EXERCISE REQUIREMENTS: Please render the lines of the listing as a Markdown table with the columns No. and Line, beginning with the line that contains "St. Veit an der Glan" and continuing through the line that contains "Kärnten Werbung Marketing &", both ends included. Skip any blank lines and number the rows in order.

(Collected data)
__________________________________________________

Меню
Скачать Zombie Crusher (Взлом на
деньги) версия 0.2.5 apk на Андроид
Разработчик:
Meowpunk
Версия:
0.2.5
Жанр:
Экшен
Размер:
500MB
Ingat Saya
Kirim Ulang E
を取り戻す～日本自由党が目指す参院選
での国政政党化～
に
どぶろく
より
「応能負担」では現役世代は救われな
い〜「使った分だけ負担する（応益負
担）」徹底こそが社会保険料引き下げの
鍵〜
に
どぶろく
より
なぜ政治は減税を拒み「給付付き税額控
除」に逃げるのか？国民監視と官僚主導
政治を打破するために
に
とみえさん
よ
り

__________________________________________________

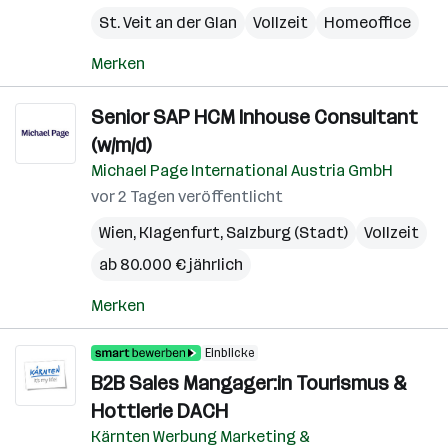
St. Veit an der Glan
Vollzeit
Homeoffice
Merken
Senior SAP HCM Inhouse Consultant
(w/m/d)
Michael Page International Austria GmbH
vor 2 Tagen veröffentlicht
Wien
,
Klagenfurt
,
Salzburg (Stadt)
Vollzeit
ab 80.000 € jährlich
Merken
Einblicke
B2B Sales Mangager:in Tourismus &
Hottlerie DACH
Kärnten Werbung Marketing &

__________________________________________________

ANSWER FOR THE TASK:
| No. | Line |
|---|---|
| 1 | St. Veit an der Glan |
| 2 | Vollzeit |
| 3 | Homeoffice |
| 4 | Merken |
| 5 | Senior SAP HCM Inhouse Consultant |
| 6 | (w/m/d) |
| 7 | Michael Page International Austria GmbH |
| 8 | vor 2 Tagen veröffentlicht |
| 9 | Wien |
| 10 | , |
| 11 | Klagenfurt |
| 12 | , |
| 13 | Salzburg (Stadt) |
| 14 | Vollzeit |
| 15 | ab 80.000 € jährlich |
| 16 | Merken |
| 17 | Einblicke |
| 18 | B2B Sales Mangager:in Tourismus & |
| 19 | Hottlerie DACH |
| 20 | Kärnten Werbung Marketing & |